Cari açığa dikkat!

24.07.2018 12:07:000
Paylaş Tweet Paylaş
Cari açığa dikkat!

 2016 sonunda 33,1 milyar dolar olan cari açık, 2017’yi 47,2 milyar dolara kadar yükselerek kapatmıştı. 2018’in ilk ayında ise 51,6 milyar dolara ulaştı. 2016 sonunda yüzde 3,8 olan cari açığın milli gelire oranının da 2017’yi yüzde 5,5 dolayında kapattığını ve 2018’in ilk ayında ise yüzde 6 dolayına çıktığını tahmin ediyoruz. Cari açıktaki yükseliş, ömümüzdeki aylarda da sürecek gibi görünüyor. Bu yükseliş ekonomide aşırı ısınmaya işaret ediyor ve de tehlike yaratıyor. Türkiye’de ekonomik krizler genelde cari açığın aşırı artması ve finanse edilemez hale gelmesi nedeniyle çıkar. En son 2001 yılında böyle olmuştu. Cari açıkta 2010-11 döneminde yaşanan yükseliş ise hükümetin para ve maliye politkalarıyla ekonomide frene basmasıyla bir krize yol açmadan atlatılabilmişti. Ekonomide yine frene basma zamanı gelmiş olabilir. Türkiye’nin cari işlemler dengesi, 2017 yılını 47,2 milyar dolarlık açıkla kapatmıştı. 2017’nin başlarında 34 milyar dolar civarında seyreden yıllık cari açık bahar aylarında yükselişe geçmiş ve yılın son aylarında ise hızla yukarı tırmanmıştı. Bu tırmanış, 2018’in ilk ayında da devam etti. Türkiye Cumhuriyet Merkez Bankası’nın (TCMB) verilerine göre, yıllık cari açık ocak ayında 51,6 milyar doları buldu. İktisatçılar cari açığa mutlak değerden ziyade milli gelire oran olarak bakmayı tercih eder. Ancak bu şekilde baktığımızda da cari açığın tırmanışta olduğu gerçeği değişmiyor. Cari açığın gayri safi yurtiçi hasılaya (GSYH) oranı, 2016 sonunda yüzde 3,8 olmuştu. Bu oran 2017’nin üçüncü çeyreğinde yüzde 4,7’ye çıktı. Her ne kadar elimizde henüz 2017’nin son çeyreğine ve dolayısıyla yılın tamamına ilişkin milli gelir verileri yoksa da tahmini verilere dayanarak cari açığın GSYH oranının 2017 sonunda yüzde 5,5 dolayını bulduğunu düşünüyoruz. Yine tahmini verilere dayandığımızda bu yılın ocak ayında ise cari açığın GSYH’ye oranı yüzde 6 dolayına çıkmış gibi görünüyor. Kimbilir kaç kuşaktır ürettiğimizden fazlasını tüketme alışkanlığımız olduğu için cari açık hep Türkiye ekonomisinin yumuşak karnıdır. Türkiye’de ekonomik krizler genelde cari açığın aşırı artması ve finanse edilemez hale gelmesi nedeniyle çıkar. Bu nedenle cari açık ne zaman yükselişe geçse endişe yaratır. İşte bu endişeler yine ortaya çıkmaya başladı.

* Verilen malzeme:
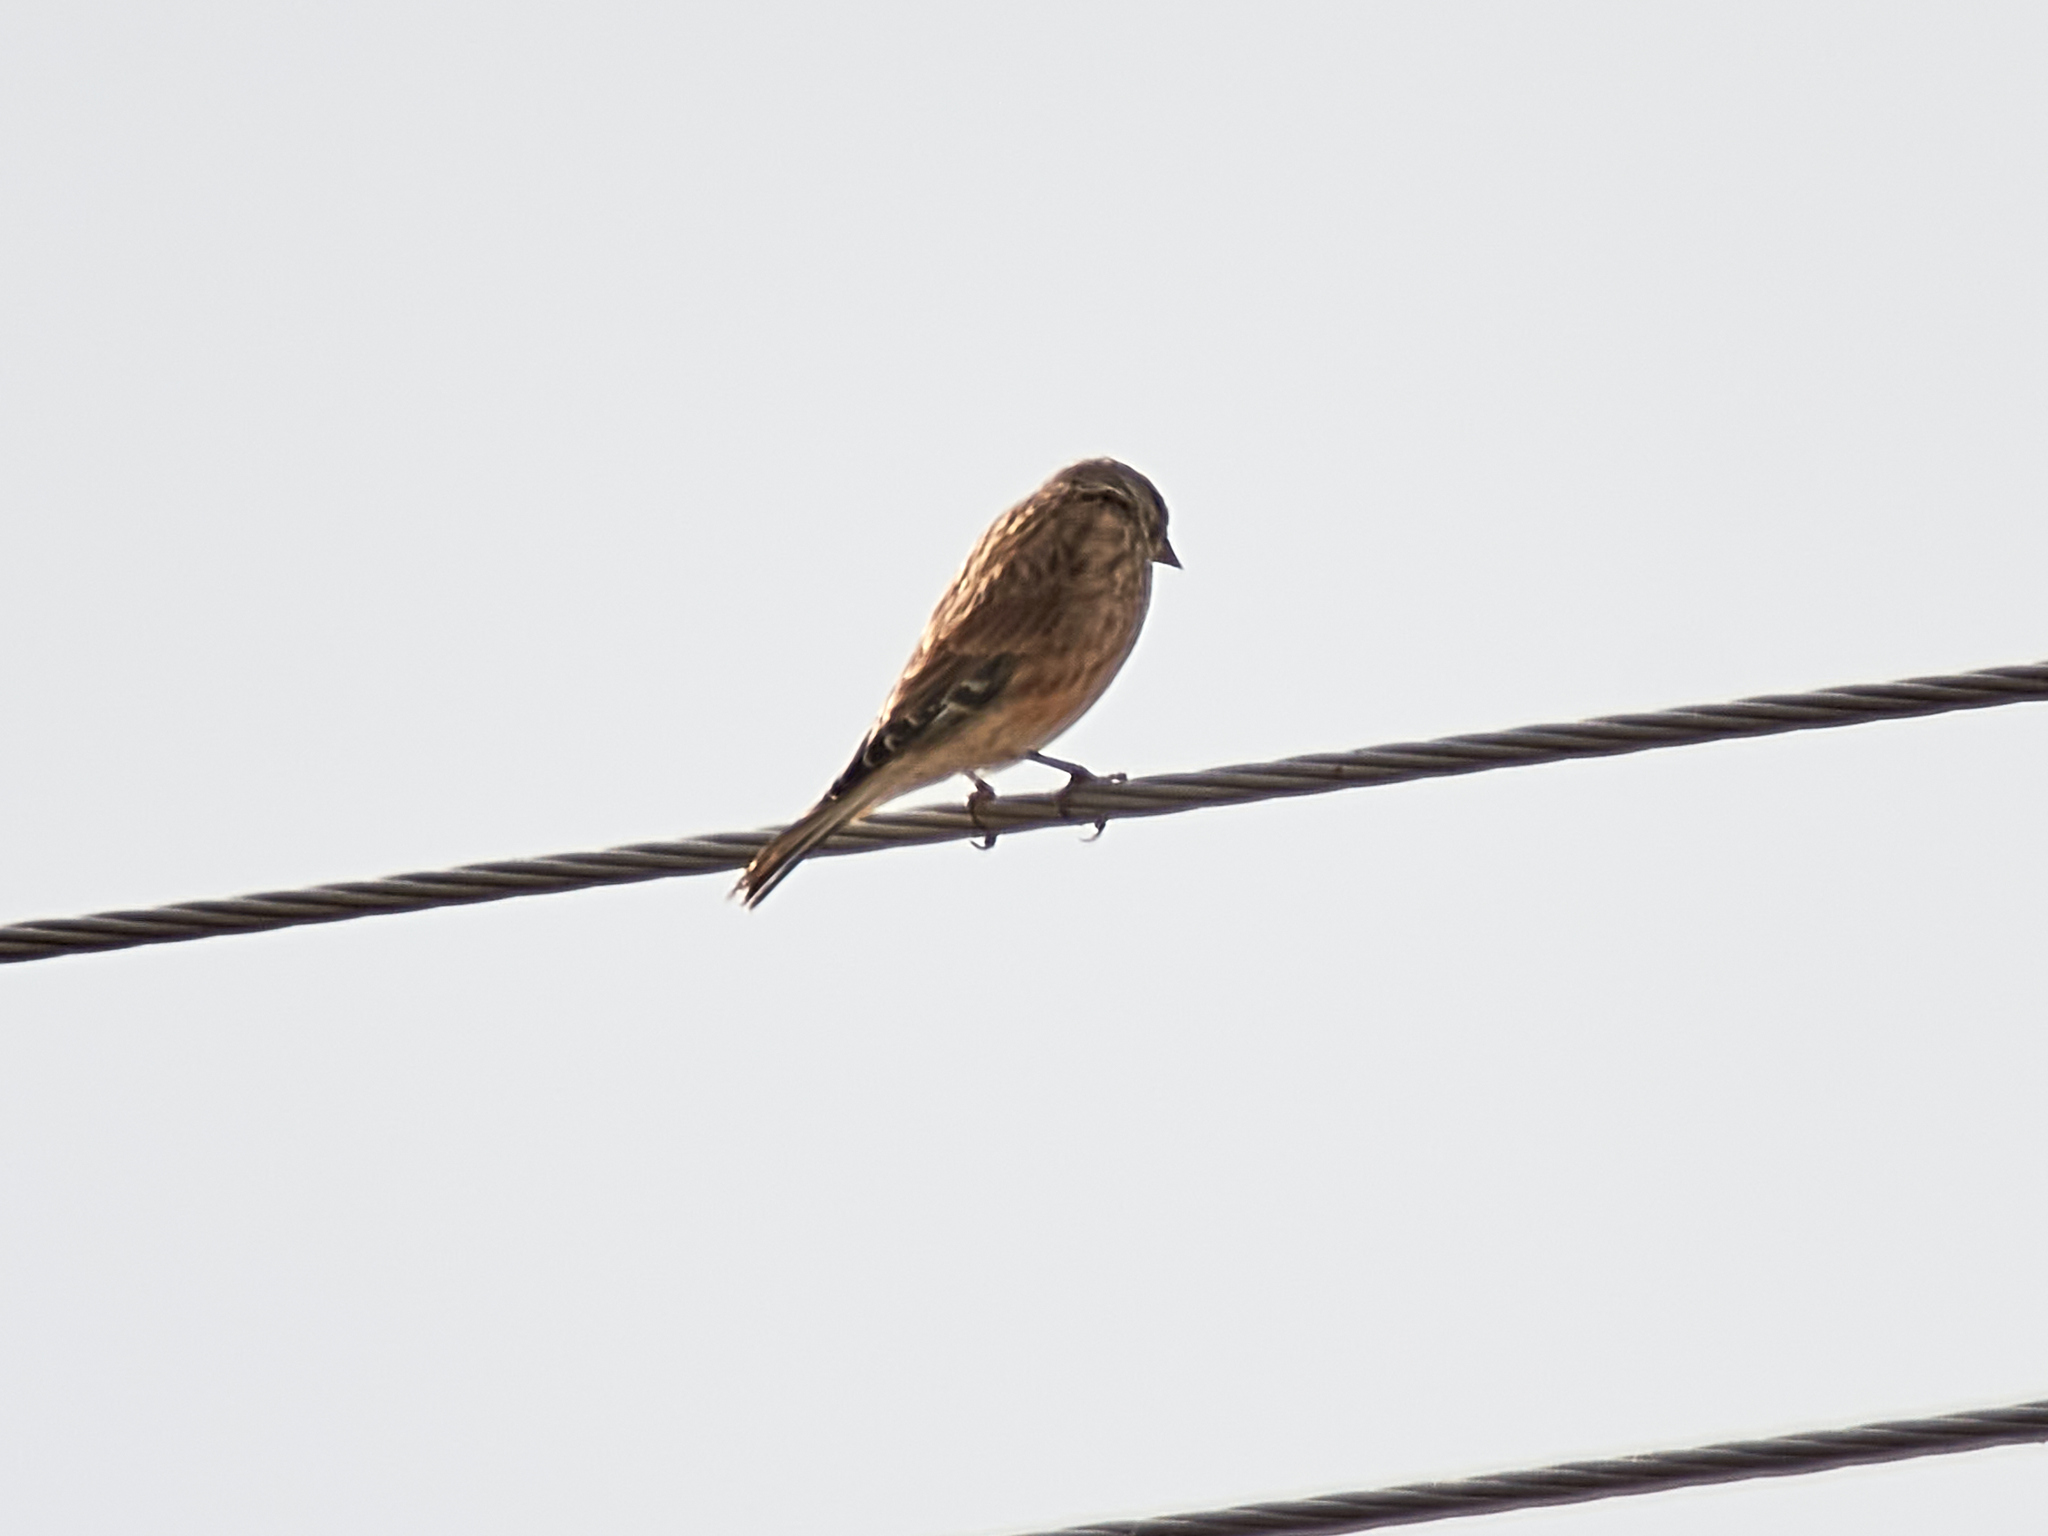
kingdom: Animalia
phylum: Chordata
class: Aves
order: Passeriformes
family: Fringillidae
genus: Linaria
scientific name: Linaria cannabina
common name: Common linnet
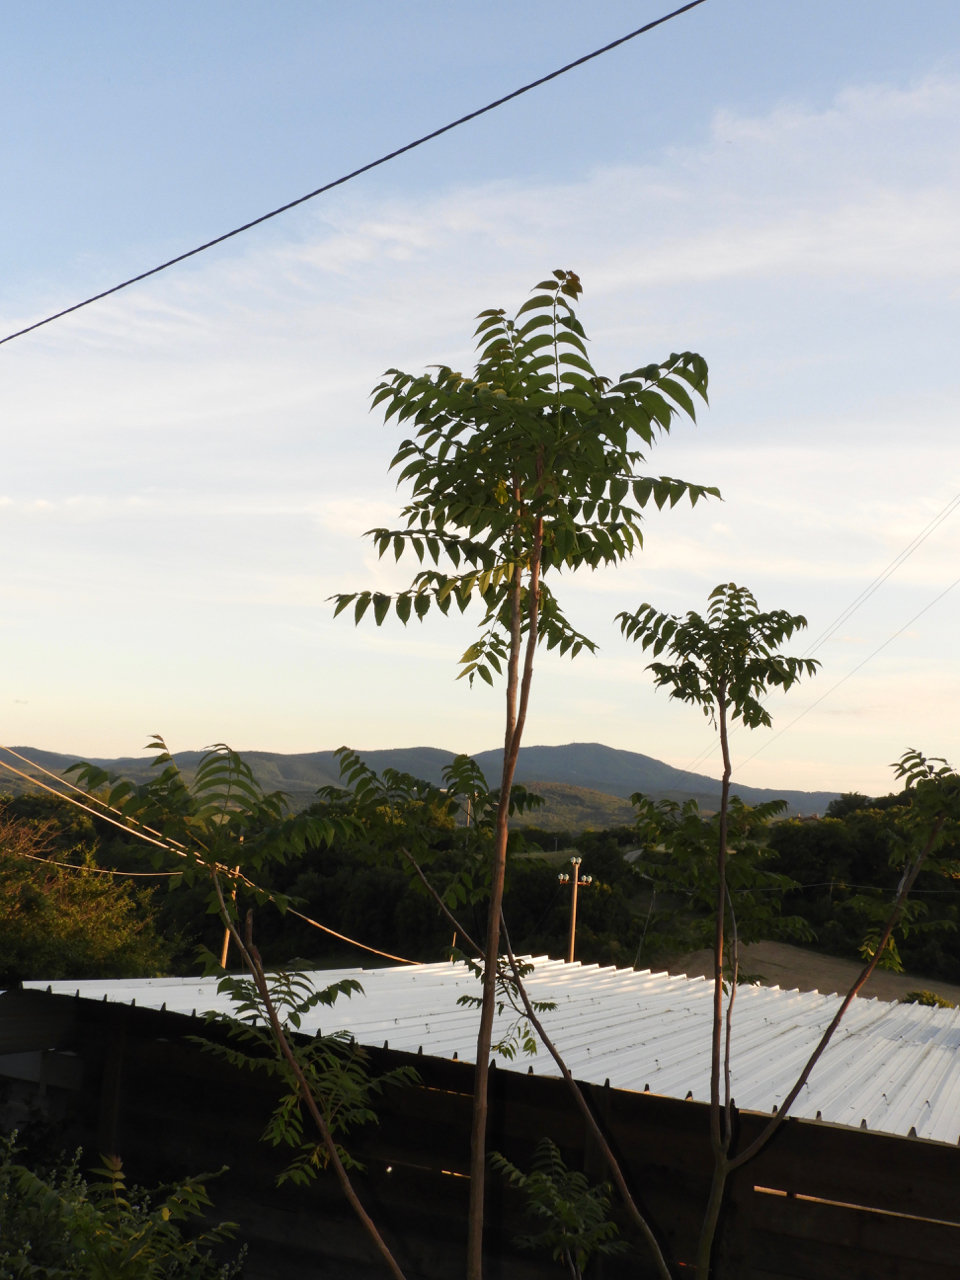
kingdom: Plantae
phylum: Tracheophyta
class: Magnoliopsida
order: Sapindales
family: Simaroubaceae
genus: Ailanthus
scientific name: Ailanthus altissima
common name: Tree-of-heaven
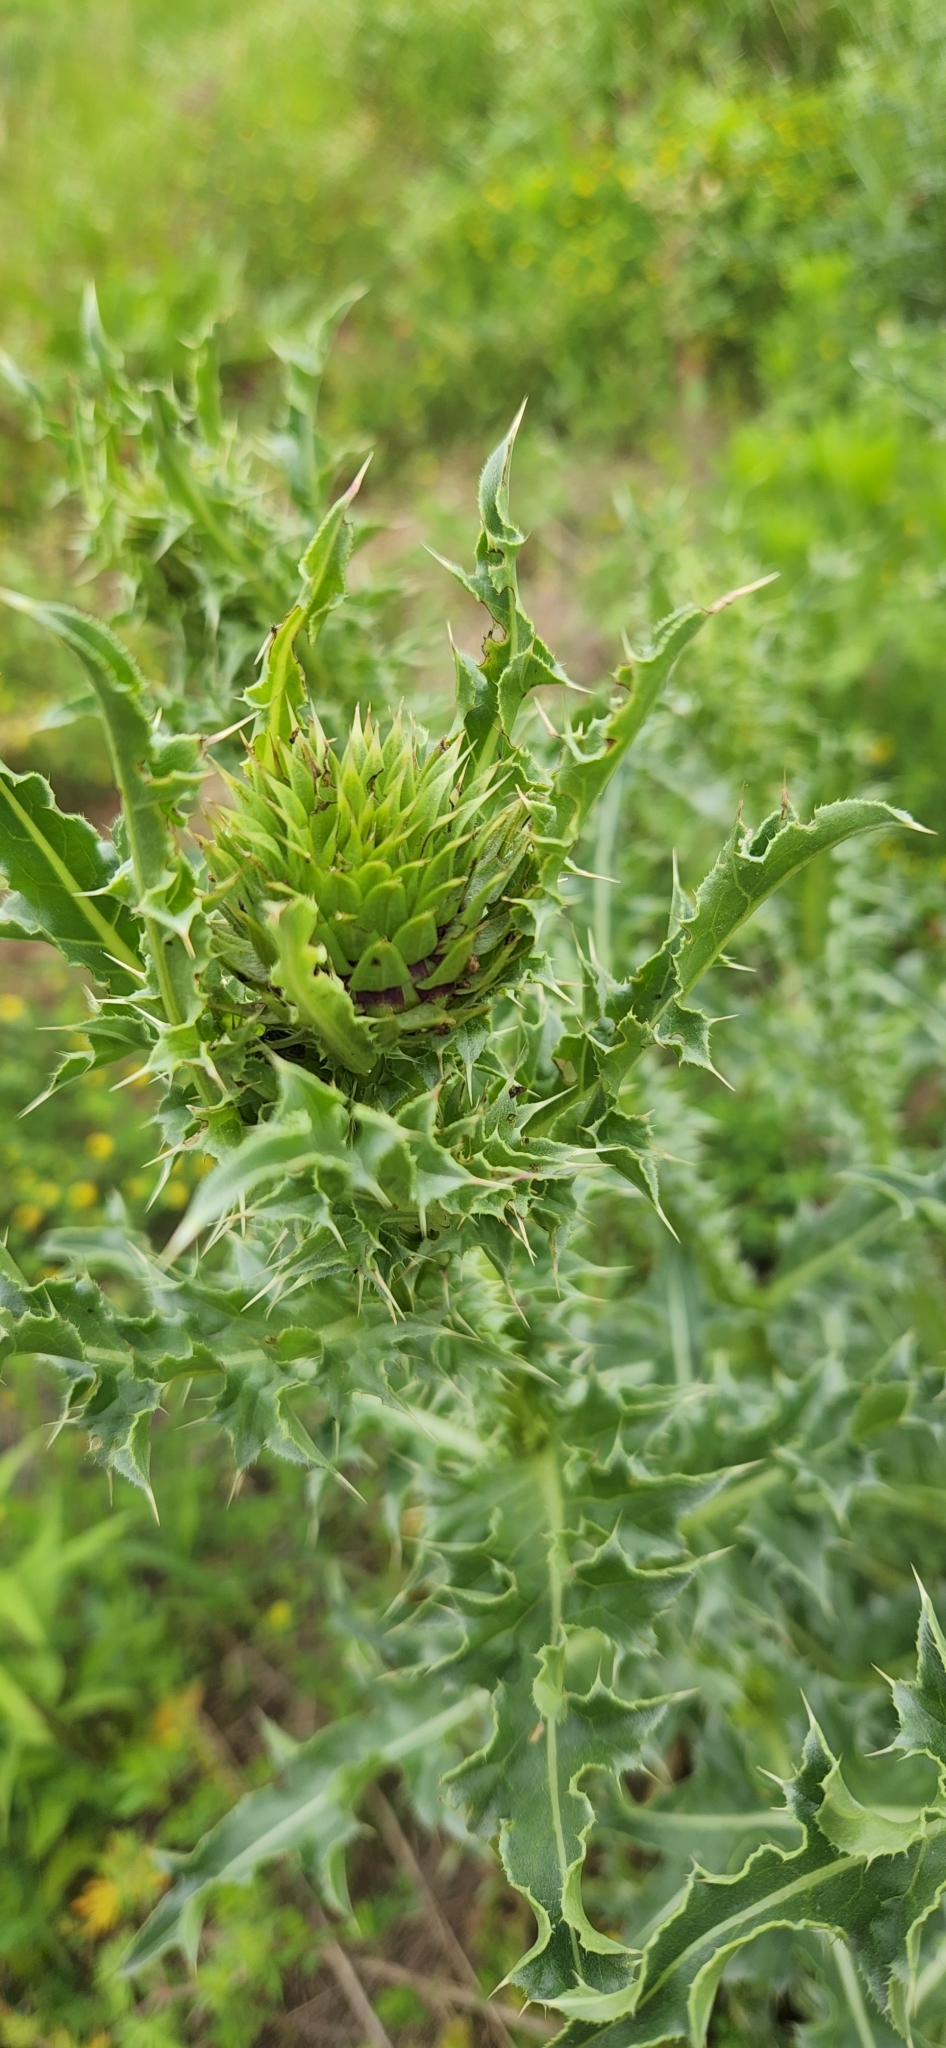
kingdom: Plantae
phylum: Tracheophyta
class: Magnoliopsida
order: Asterales
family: Asteraceae
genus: Carduus
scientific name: Carduus nutans
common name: Musk thistle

* Görevin amacı 1: Cari açık yazısında cari açığın GSYH'ye oranı için verilen bütün yüzdeleri, ilgili dönemleriyle birlikte sıralayın.
* Görevin amacı 2: Lütfen cari açık yazısını son cümlesinden sonra devam ettirin.

* Görev yanıtı 1:
- 2016 sonu: yüzde 3,8
- 2017'nin üçüncü çeyreği: yüzde 4,7
- 2017 sonu: yüzde 5,5 dolayında (tahmin)
- 2018'in ocak ayı: yüzde 6 dolayında (tahmin)

* Görev yanıtı 2:
HIZLI BÜYÜMENİN ETKİSİ Cari açıkta son dönemde yaşanan yükselişin üç nedeni var. Bunlardan birincisini ekonominin geçen yıl epey hızlı büyümesi oluşturuyor. Türkiye ekonomisi, bir ara resesyonun kıyısına kadar geldiği 2016 yılında ancak yüzde 3,2 büyüyebilmişti. 2017’de ise resesyonun kıyısından hızla uzaklaştı ve beklenenin çok üzerinde bir büyüme performansı yakaladı. 2017’nin ilk çeyreğinde yüzde 5,3 ve ikinci çeyreğinde yüzde 5,4 olan büyüme oranı üçüncü çeyrekte ise yüzde 11,1’i buldu. Biz bu yazıyı yazarken henüz 2017’nin son çeyreğine ve dolayısıyla yılın tamamına ilişkin veriler belli değildi ama geçen yılki büyüme yüzde 7-8 arasında çıkacak gibi görünüyor. Bu hızlı ekonomik büyümede önceki yıl büyümenin çok düşük olmasının getirdiği “baz etkisi”nin yanında devletin teşvik tedbirleri ve küresel ekonomideki toparlanma sayesinde ihracatın iki yıl aradan sonra yeniden yükselişe geçmesi de etkili oldu. Bu hızlı büyüme istihdam ve işsizlik açısından olumlu sonuçlar verdi ama ithalatın da üç yıl aradan sonra yeniden yükselmesine yol açarak cari açığı olumsuz etkiledi.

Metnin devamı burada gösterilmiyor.